READING TEXT |
************
Flywheel is a design consultancy that specialises in innovation and strategy around customer and staff experiences within physical environments, from shops to restaurants to theatres. We have a decade of experience working on the design of innovative environments across sectors. We believe space and technology should be designed around people, and we do that by: 1.  Identifying the diverse needs of particular customer types; 2.  Designing the ideal customer experience to meet those needs; 3.  Translating those experiences into design solutions Our founding directors: We have a range of associates that we bring in on a project by project basis. These include service and product designers, specialising in user centred design processes, as well as space planners and interior designers. We also have partnerships with other organisations, including technology consultancies, that allows us to bring the most appropriate team together.

We specialise in projects that fundamentally challenge the way environments support experiences, and thrive on challenging briefs and the opportunity of innovation. Recent projects include: •  House of Fraser: we worked with the department store

chain to evaluate two new concept stores (based around self service) from the customer perspective, and recommend changes prior to rollout.
************
RAW DATA |

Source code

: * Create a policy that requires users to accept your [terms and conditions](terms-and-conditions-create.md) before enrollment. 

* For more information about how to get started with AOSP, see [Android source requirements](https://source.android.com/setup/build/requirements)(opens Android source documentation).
************
YOUR GOAL |
Please copy the Flywheel profile word for word, starting at the words "We specialise in" and stopping after "prior to rollout.".

RESULT FOR THIS EXERCISE |
We specialise in projects that fundamentally challenge the way environments support experiences, and thrive on challenging briefs and the opportunity of innovation. Recent projects include: •  House of Fraser: we worked with the department store

chain to evaluate two new concept stores (based around self service) from the customer perspective, and recommend changes prior to rollout.